Maybe the Conservative Party really is changing ...
As I noted a few weeks ago, the Conservative Party's new leader Michael Howard announced he would personally vote in favour when the government's proposed Civil Partnerships bill comes up before the House of Commons. The contrast in the emerging policy of the main British right-of-centre political party in this area with that increasingly being espoused by the American Republican party is beginning to look quite stark. Some of the reasons for these differing approaches are discussed in this Guardian article.
The article also discusses a forthcoming 'gay summit' to be staged by the Conservative Party at the House of Commons during which some of the issues affecting gay people in Britain will be discussed - the ideas behind the summit are further explored in this article.

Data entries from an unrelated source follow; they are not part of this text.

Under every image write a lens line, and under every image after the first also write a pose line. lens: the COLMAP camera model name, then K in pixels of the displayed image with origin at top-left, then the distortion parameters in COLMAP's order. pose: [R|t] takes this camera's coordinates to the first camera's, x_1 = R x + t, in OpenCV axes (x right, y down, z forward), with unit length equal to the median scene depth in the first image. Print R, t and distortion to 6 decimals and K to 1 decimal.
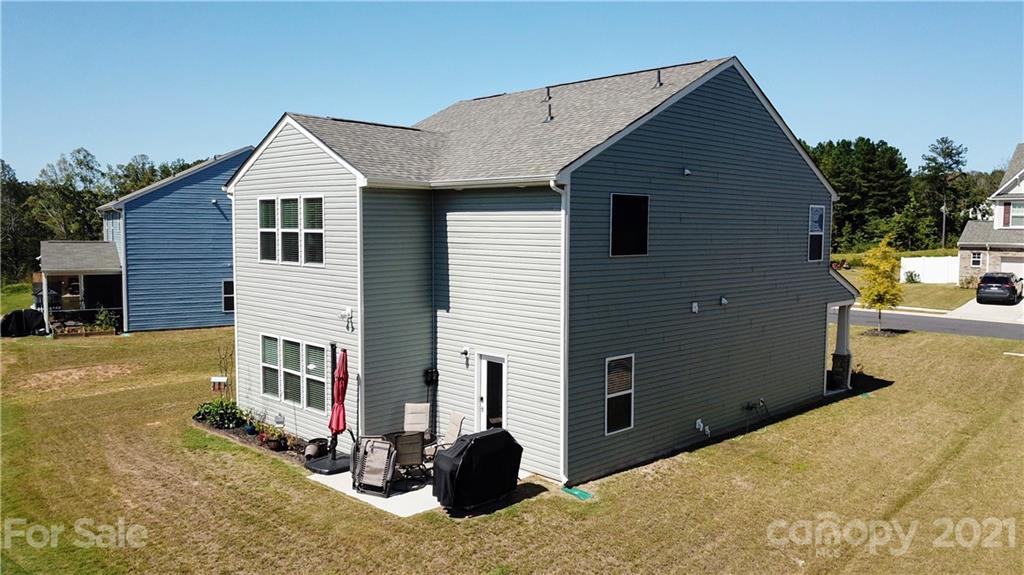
lens RADIAL K [[791.6, 0, 512.0], [0, 791.6, 287.5], [0, 0, 1]] dist [-0.007145, -0.002324]
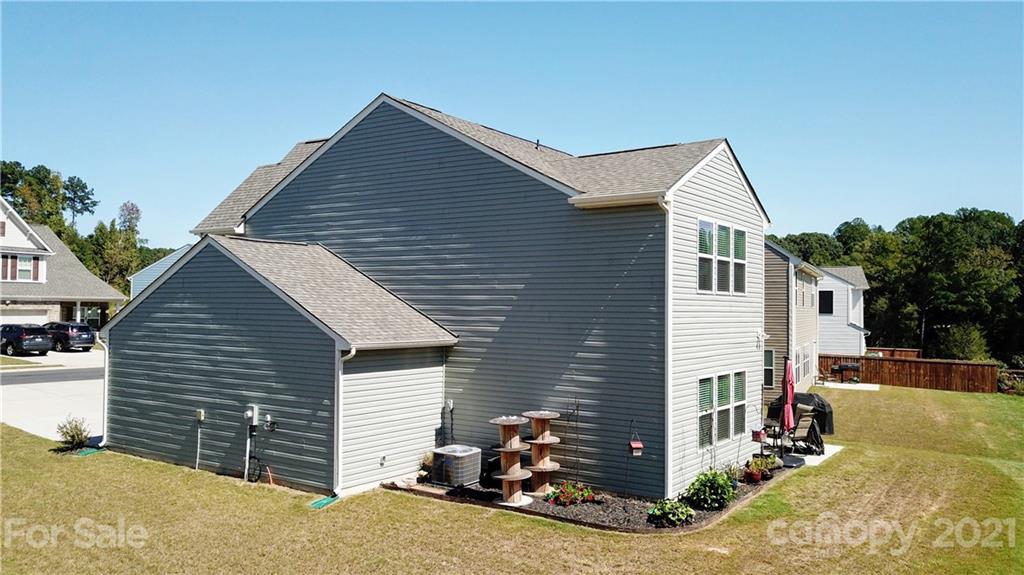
lens RADIAL K [[791.6, 0, 512.0], [0, 791.6, 287.5], [0, 0, 1]] dist [-0.007145, -0.002324]
pose [[-0.172285, 0.017793, 0.984886, -1.182525], [0.067322, 0.997712, -0.006248, -0.048534], [-0.982744, 0.065228, -0.173089, 1.418039]]
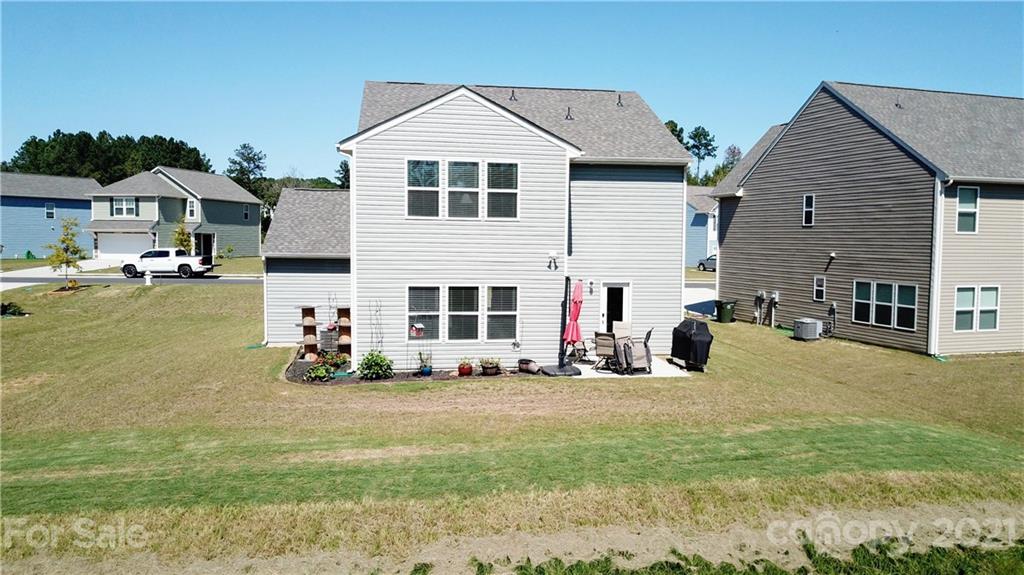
lens RADIAL K [[779.7, 0, 553.9], [0, 779.7, 289.4], [0, 0, 1]] dist [0.083076, -0.000748]
pose [[0.583561, -0.055003, 0.810204, -1.125783], [0.055354, 0.998077, 0.027887, 0.047541], [-0.810180, 0.028574, 0.585484, 0.233863]]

I resigned from the Conservative Party in September 2001 a few days after the last leader, Mr Iain Duncan Smith, was elected to the post - specifically because this had happened. With his replacement a few months ago by Mr Howard, when the Conservative Party had finally come to realise what an electoral millstone they had produced for themselves with Mr Duncan Smith, I was cautiously hopeful that the party had drawn back from imminent political oblivion. I have already been in contact with my local party association, of which I had been a vice chairman until my resignation, to advise them of my changing views and whilst it is too soon to say I am ready to re-join the party, it is certainly becoming a possibility. Fundamentally I remain a 'conservative', but the homophobic policies the party had been indulging its reactionary membership with were completely unacceptable. If a more sensible stance is gradually taking the place of the bigoted policies of both William Hague and Iain Duncan Smith then I may in due course give the party another chance, although whatever happens I shall provide them with no practical assistance other than perhaps paying a membership subscription, in advance of the next general election. The membership locally who voted for Iain Duncan Smith to become leader are still around and I want there to be no misunderstanding that it is they, and those like them elsewhere in the country, who got the party into the mess that Mr Howard may now be in the process of clearing up for them.